We had our meal in Ecopeace Middle East’s EcoPark, which is recognized as a leading model of sustainable tourism development and habitat preservation in the region. Located approximately 2 hours outside of Amman, it hosts thousands of school groups and eco-friendly travelers who visit the park to learn about plant and wildlife in the Jordan River Valley. Guests can enjoy activities such as ziplining, mountain biking, and nature walks.
The park’s arrival in the early 2000s left a permanent mark on the land. The EcoPark once looked like the areas that surround it — golden, barren hills with few trees and no water. The original 27 acres had been degraded over the years by overgrazing, exploitation, and erosion.
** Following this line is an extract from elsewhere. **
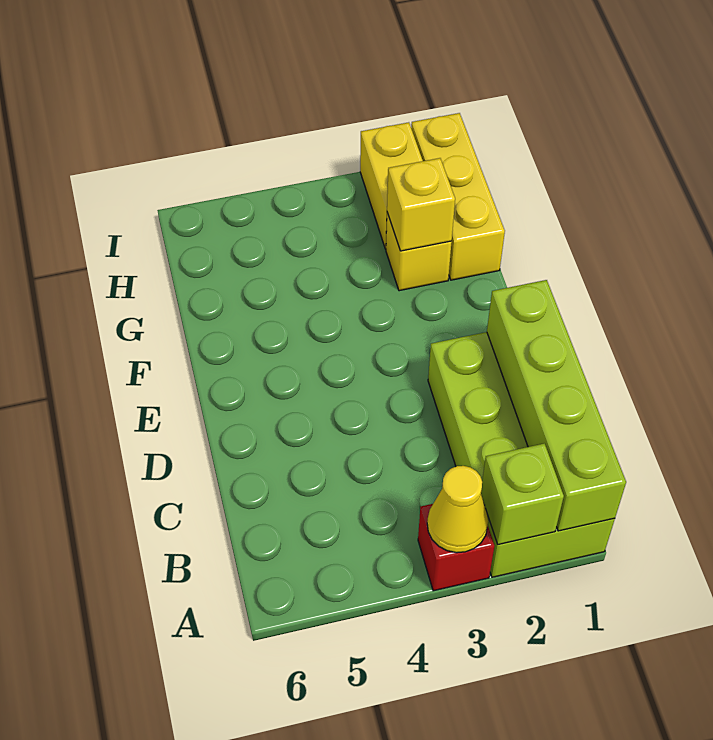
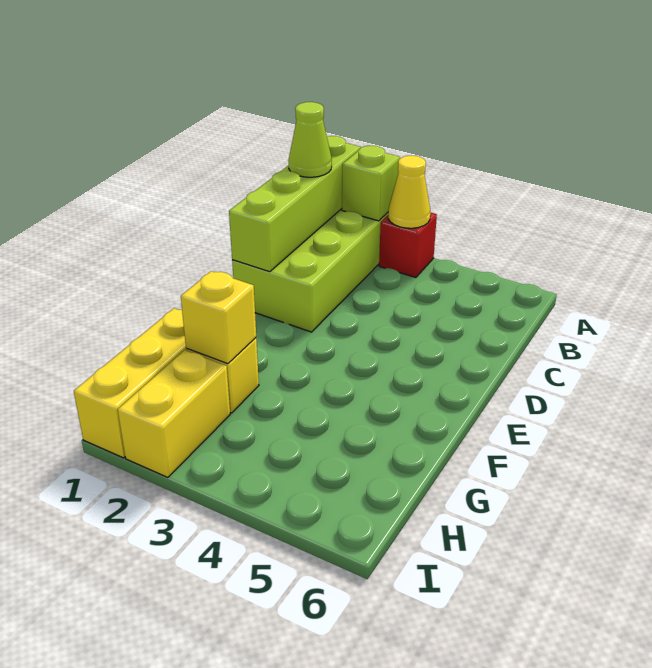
none -> lime cone B1 level 3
That all changed when EcoPeace staff, students, rangers, and community members planted thousands of trees, making way for the restoration of a healthy valley ecosystem.
Now, the park has grown to over 650 acres and is is home to a wide variety of birds, reptiles, amphibians, and mammals. Tall trees shade the picnic area and wildflowers blossom near the cabins. Park structures are constructed out of eco-bricks, made from recycled materials such as plastic bottles. EcoPeace’s other two EcoParks, located in Auja, Palestine and Ein Gedi, Israel, boast solar cookers and composters as well as natural mud structures and wetlands that reduce the effects of greywater on the environment.
After eating our third and final course, we began our drive back to Amman. The land looked different in the moonlight. We saw a few teenagers sitting on the side of the road, and then there were people everywhere. Mothers and fathers carried their children, and groups of young men blocked traffic. The projects coordinator commented that, “they simply have nowhere to go, no where to hang out after dark.”
In rural towns and communities such as this, people, especially youth, have trouble finding work. Some move to larger cities such as Amman or Irbid, while others search in vain for economic opportunities back home. According to the International Labor Organization, youth unemployment is as high as 24% in Jordan. This number has prompted a response from the government as well as the international aid community. EcoPeace, along with other nonprofit organizations, is leading the way towards reducing rural youth unemployment.
To help improve economic opportunities in the valley, EcoPeace employs workers, especially young men, from surrounding areas. Thus, local community members enjoy both ecological and economic benefits from the EcoPark. This result opposes conventional wisdom that says that sustainability and economic growth are diametrically opposed, demonstrating that they can in fact be two sides of the same coin.
Under the Ramadan moon, we honored the tenet of charity. The EcoPark has always represented more than just a ecological reserve. Upon its establishment, it planted a seed for the environmental, economic, and social prosperity of the area. Through community involvement and staff dedication, the park continues provide dividends for local people, endemic wildlife, and the thriving ecosystem.